La Chèvre d’or/42

La bibliothèque libre.
Aller à : navigation, rechercher
Lemerre (pp. 210-213).
◄  Le vol


XLII

« gueito ! »


Ma clef à la main, pourquoi l’avoir gardée ? je traverse précipitamment la placette toute noire, sans un fanal ; j’enfile des voûtes, des ruelles, une manière d’escalier taillé en zigzag dans la pierre vive ; je franchis la poterne à mâchicoulis où se balancent, au gré d’un perpétuel courant d’air, d’énormes touffes de capillaires ; et me voici embusqué, bien dans l’ombre, précisément devant la pierre que mon imprudente escalade a fait s’ébouler l’autre jour.

En levant la tête, j’aperçois, au-dessus de moi, le village, le château Gazan, sa tour carrée, de vieux murs revêtus de lierre, et, pour piédestal, portant tout cela, une pyramide en gradins d’étroits jardins superposés.

— Mais un seul jardin m’intéresse, celui là-haut, où, se détachant sur le ciel clair, passent et repassent des ombres inquiètes.

J’ai bien fait, d’ailleurs, de me hâter.

À peine arrivé, trois des ombres enjambent le mur, et prudemment se laissent couler le long du roc ; une quatrième suit portant, celle-là, quelque chose comme un fusil en bandoulière.

— « Ecco, signor ! »

Aussitôt rejoints, les trois Piémontais, car c’était eux, remettent je ne sais quoi à Galfar et s’empressent de détaler, le dos tourné au village, sans regarder derrière eux, roulant du talon dans les cailloux, s’embarrassant les jambes dans les genêts et dans les myrtes.

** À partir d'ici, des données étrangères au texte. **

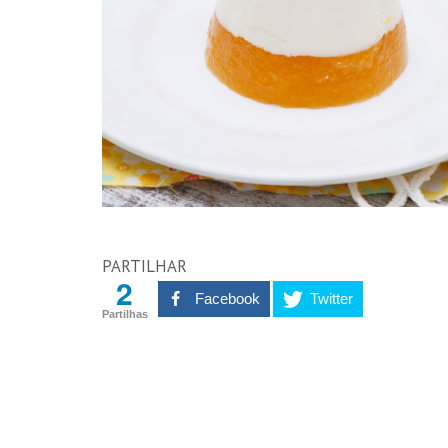
PARTILHAR
2
Facebook
Twitter
Partilhas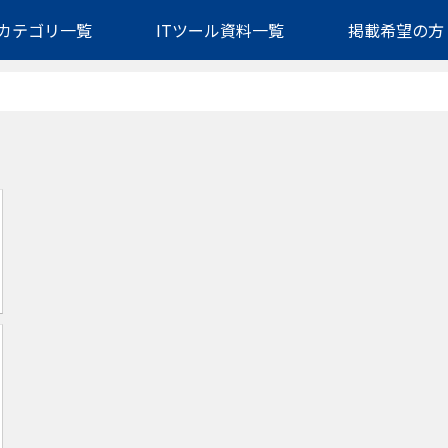
カテゴリ一覧
ITツール資料一覧
掲載希望の方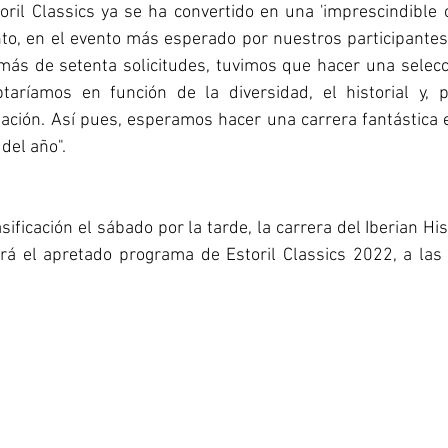
toril Classics ya se ha convertido en una 'imprescindible c
nto, en el evento más esperado por nuestros participantes
 más de setenta solicitudes, tuvimos que hacer una selec
aríamos en función de la diversidad, el historial y, p
pación. Así pues, esperamos hacer una carrera fantástica e
del año".
ificación el sábado por la tarde, la carrera del Iberian His
rá el apretado programa de Estoril Classics 2022, a las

Ils disparaissent. Galfar, rassuré et désormais certain que c’est eux qu’on soupçonnera, s’assied sur le bord du chemin, tire de l’énorme poche transversale formant sac dans le dos de sa veste, l’objet mystérieux que les fuyards lui ont remis, et le regarde avec complaisance, car une vague lueur d’aube se mêle, depuis quelques instants, à celle, pâlissante déjà, des étoiles.

Je devine, je reconnais la clochette de Misé Jano, la clochette de la Chèvre d’Or.

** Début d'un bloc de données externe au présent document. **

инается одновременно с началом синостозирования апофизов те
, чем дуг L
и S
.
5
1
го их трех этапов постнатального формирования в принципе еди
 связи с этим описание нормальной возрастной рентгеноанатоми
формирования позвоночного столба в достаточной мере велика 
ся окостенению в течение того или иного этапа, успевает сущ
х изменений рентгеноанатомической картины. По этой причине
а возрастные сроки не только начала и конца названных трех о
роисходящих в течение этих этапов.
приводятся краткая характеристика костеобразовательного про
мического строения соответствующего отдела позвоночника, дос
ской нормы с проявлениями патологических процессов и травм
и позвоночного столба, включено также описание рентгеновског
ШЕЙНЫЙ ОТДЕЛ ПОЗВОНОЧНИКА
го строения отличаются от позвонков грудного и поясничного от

Je bondis. Galfar hurle. La clochette roule à terre, en même temps que la massive clef de fer dont j’ai frappé, et que je lâche instinctivement pour m’armer de mon pistolet.

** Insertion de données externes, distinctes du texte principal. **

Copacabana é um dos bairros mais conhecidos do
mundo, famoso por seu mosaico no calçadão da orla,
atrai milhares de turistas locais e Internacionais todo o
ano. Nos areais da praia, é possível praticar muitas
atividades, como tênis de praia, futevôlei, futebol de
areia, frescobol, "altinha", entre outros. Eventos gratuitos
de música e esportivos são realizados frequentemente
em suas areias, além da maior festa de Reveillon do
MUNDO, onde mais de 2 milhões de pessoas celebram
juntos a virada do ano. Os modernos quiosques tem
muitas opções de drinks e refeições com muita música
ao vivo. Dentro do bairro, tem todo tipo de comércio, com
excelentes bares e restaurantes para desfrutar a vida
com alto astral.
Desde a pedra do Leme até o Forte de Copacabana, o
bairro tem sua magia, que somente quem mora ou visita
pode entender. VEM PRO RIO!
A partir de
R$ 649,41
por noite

Galfar s’est retourné, mon pistolet l’arrête… Il recule, vaincu, mâchant des paroles de menace, soutenant, de la main gauche, son poignet sanglant et meurtri.

Je le croyais loin, et déjà ramassais la précieuse clochette enfin conquise. Un appel me fait redresser.

— « Gueito ! » crie Galfar, ce qui, en langage du Puget-Maure, signifie, paraît-il : « Garde-toi ! »

Et, à quelque quarante mètres, j’aperçois, dans la clarté du jour levant, mon enragé qui, de sa seule main valide, tient un fusil en joue et vise.

J’ai un pistolet. Visons aussi à tout hasard.

— « Gueito ! » crie encore Galfar. Sans m’attendre, il tire, je tombe. Galfar a peut-être tiré trop tôt ? mais après m’avoir averti ; et, en somme, l’honneur est sauf.